(Selected passage)

Moving on to the CDC stats, we see a similar picture emerging. In non-hispanic white women, aged 20-44, giving birth to a baby at 37+ weeks of gestation and 2500+ grams of weight, there were 27 deaths out of 25,823, or an apparent 1.05/1000 death rate, compared to a CNM-attended death rate of 0.38/1000. But there were 19 cases of congenital and/or genetic abnormality, many of which carry a near-100% neonatal death rate, even when the problem is known beforehand and everything that could possibly be done for the child is done immediately after birth (and the CNM group includes a few deaths by suffocation and other non-birth-related reasons, which I will exclude). It is possible that some of these deaths may have been prevented or delayed by immediate postpartum care, but in order to determine that, we would have to look beyond the bare statistics, and know the severity of the cases. Which we cannot do. That leaves 8 deaths (1 death due to bacterial pneumonia, and the rest for various pregnancy-related causes), for a rate of 0.3/1000, compared to the CNM statistics of 0.21/1000. However, four of these deaths were in the 42+ week group, which I previously noted statistically has a higher risk of death due to possible post-maturity and/or aging placenta. So, looking at just women in the “term” period, and excluding congenital/genetic birth defects, there were 4 deaths out of 23,130 births, for a rate of 0.17/1000, while the CNM stats remain at 0.21/1000.

(End Selected passage)

Work task A: List every distinct death rate per 1,000 that the birth statistics passage gives.
Work task B: Please resume the birth statistics passage, starting right after its final sentence.
The material after this passage is separate from it.

(Extracted entries)

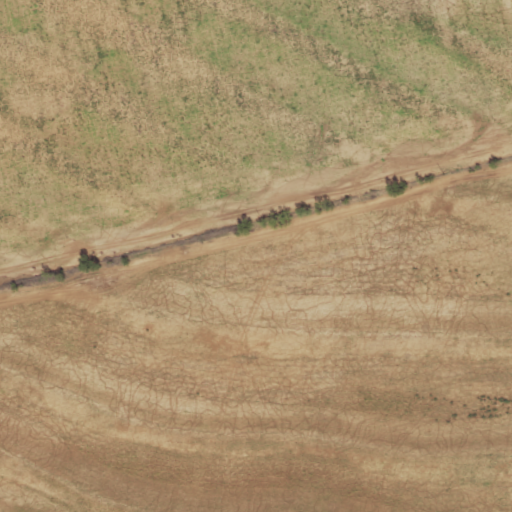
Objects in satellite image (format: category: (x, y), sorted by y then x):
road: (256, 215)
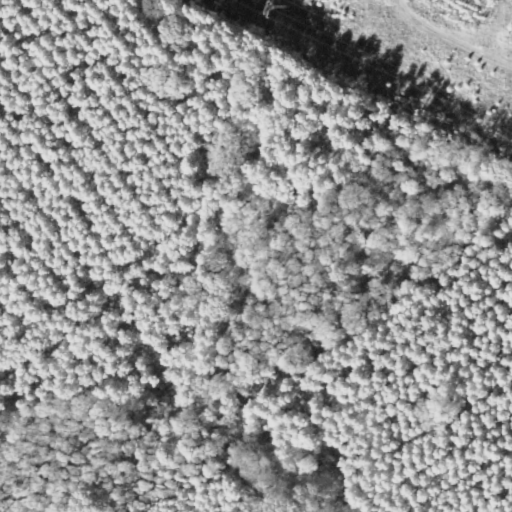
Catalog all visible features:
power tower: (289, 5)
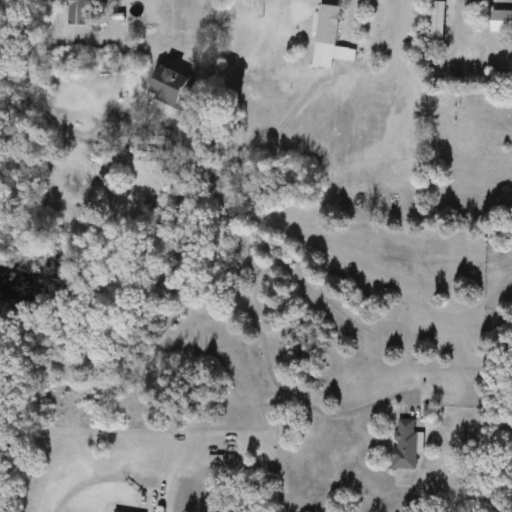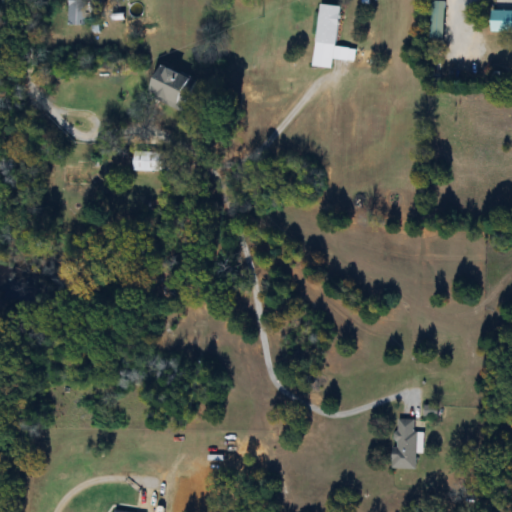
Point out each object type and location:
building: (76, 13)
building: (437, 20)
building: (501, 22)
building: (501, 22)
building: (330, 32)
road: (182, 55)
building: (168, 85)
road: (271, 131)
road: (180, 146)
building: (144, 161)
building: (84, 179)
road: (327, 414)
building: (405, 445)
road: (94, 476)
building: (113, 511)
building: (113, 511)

(End Extracted entries)
(Extracted entries)

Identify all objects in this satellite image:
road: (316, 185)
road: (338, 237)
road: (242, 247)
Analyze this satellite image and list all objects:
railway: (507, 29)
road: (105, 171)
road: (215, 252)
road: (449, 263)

(End Extracted entries)

Response A: 1.05/1000, 0.38/1000, 0.3/1000, 0.21/1000, 0.17/1000

Response B:
All that said, there may be some deaths in the home-birth group that may have been prevented or delayed by immediate postpartum care. But this may also be analogous to the differences between birthing in a Level-III hospital versus your local county hospital. While most babies will be just fine without all the bells and whistles that a NICU or anything else such a hospital has to offer, some babies could have survived had there been the equipment, or pediatrician on staff, or perinatologist, or whatever might have made a difference in retrospect. Hindsight is 20/20. Some rural or small hospitals simply will not have everything on hand that the larger, state-of-the-art hospitals do have; but nobody suggests that it is “unsafe” for women to give birth in these hospitals, just on the off-chance that their baby is born with a birth defect which their local hospital cannot treat, and will have to transfer care to a larger hospital. While some defects can be known beforehand, not all can; and there are also false positives as well as false negatives.
None of this takes into account the number of babies who might die because they were born at the hospital, for instance, from an unnecessary C-section, which has an excess of neonatal deaths, compared to vaginal birth.